This is a very interesting story from the National Review and worth while reading. What is most interesting is the fact that just about all the ills which ebb and flow in the U.S. come from liberals in the Northeast, Chicago and West Coast from Los Angeles to Seattle. The corruption and immorality in DC and Wall Street is staggering. Given the Libs have little or no real moral compass they think things will continue and time and time again, hardworking middle America largely Southerners and families from the Plain States, pull the nation back from the abyss to our more traditional heritage and values.
“The current debt, recession, wars, and political infighting have depressed Americans into thinking their country soon will be overtaken by more vigorous rivals abroad. Yet this is an American fear as old as it is improbable.
In the 1930s, the Great Depression supposedly marked the end of freewheeling American capitalism. The 1950s were caricatured as a period of mindless American conformity, McCarthyism, and obsequious company men.
By the late 1960s, the assassinations of John and Robert Kennedy and Martin Luther King Jr., along with the Vietnam War, had fueled a hippie counterculture that purportedly was going to replace a toxic American establishment. In the 1970s, oil shocks, gas lines, Watergate, and new rustbelts were said to be symptomatic of a post-industrial, has-been America.
At the same time, other nations, we were typically told, were doing far better.

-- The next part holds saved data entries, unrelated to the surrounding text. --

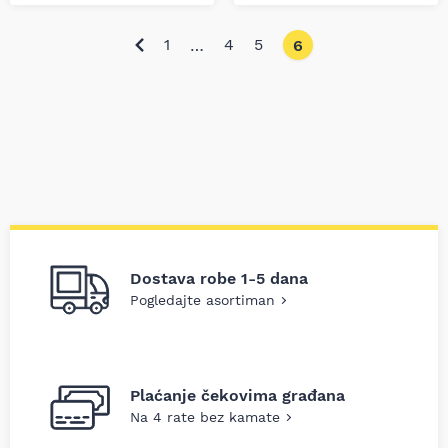
1
4
5
…
6
Dostava robe 1-5 dana
Pogledajte asortiman
Plaćanje čekovima građana
Na 4 rate bez kamate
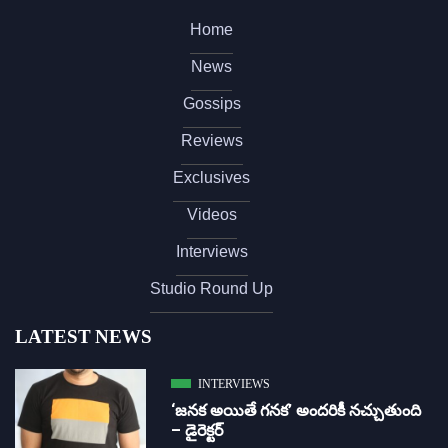
Home
News
Gossips
Reviews
Exclusives
Videos
Interviews
Studio Round Up
LATEST NEWS
INTERVIEWS
‘జ‌న‌క అయితే గ‌న‌క‌’ అందరికీ నచ్చుతుంది
– డైరెక్ట‌ర్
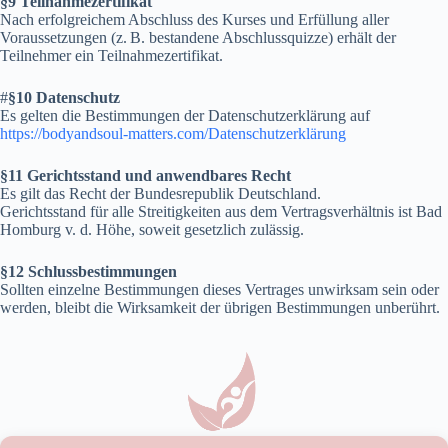
§9 Teilnahmezertifikat
Nach erfolgreichem Abschluss des Kurses und Erfüllung aller
Voraussetzungen (z. B. bestandene Abschlussquizze) erhält der
Teilnehmer ein Teilnahmezertifikat.
#
§10 Datenschutz
Es gelten die Bestimmungen der Datenschutzerklärung auf
https://bodyandsoul-matters.com/Datenschutzerklärung
§11 Gerichtsstand und anwendbares Recht
Es gilt das Recht der Bundesrepublik Deutschland.
Gerichtsstand für alle Streitigkeiten aus dem Vertragsverhältnis ist Bad
Homburg v. d. Höhe, soweit gesetzlich zulässig.
§12 Schlussbestimmungen
Sollten einzelne Bestimmungen dieses Vertrages unwirksam sein oder
werden, bleibt die Wirksamkeit der übrigen Bestimmungen unberührt.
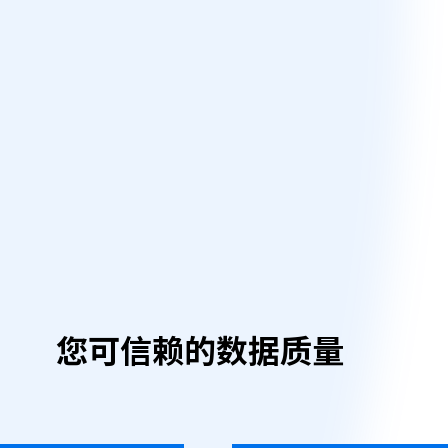
您可信赖的数据质量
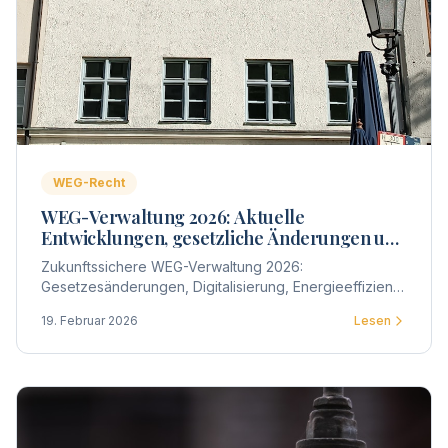
WEG-Recht
WEG-Verwaltung 2026: Aktuelle
Entwicklungen, gesetzliche Änderungen und
praktische Auswirkungen für
Zukunftssichere WEG-Verwaltung 2026:
Wohnungseigentümergemeinschaften
Gesetzesänderungen, Digitalisierung, Energieeffizienz
und wirtschaftliche Steuerung – welche Entwicklungen
19. Februar 2026
Lesen
Wohnungseigentümergemeinschaften jetzt strategisch
berücksichtigen sollten.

In the late 1940s, with the rise of a postwar Soviet Union that had crushed Hitler’s Wehrmacht on the eastern front during World War II, Communism promised a New Man as it swept through Eastern Europe.
Mao Zedong took power in China and inspired Communist revolutions from North Korea to Cuba. Statist central planning was going to replace the unfairness and inefficiency of Western-style capitalism. Yet just a half-century later, Communism had either imploded or been superseded in most of the world.
By the early 1980s, Japan’s state capitalism along with emphasis on the group rather than the individual was being touted as the ideal balance between the public and private sectors. Japan Inc. continually outpaced the growth of the American economy. Then, in the 1990s, a real-estate bubble and a lack of fiscal transparency led to a collapse of property prices and a general recession. A shrinking and aging Japanese population, led by a secretive government, has been struggling ever since to recover the old magic.”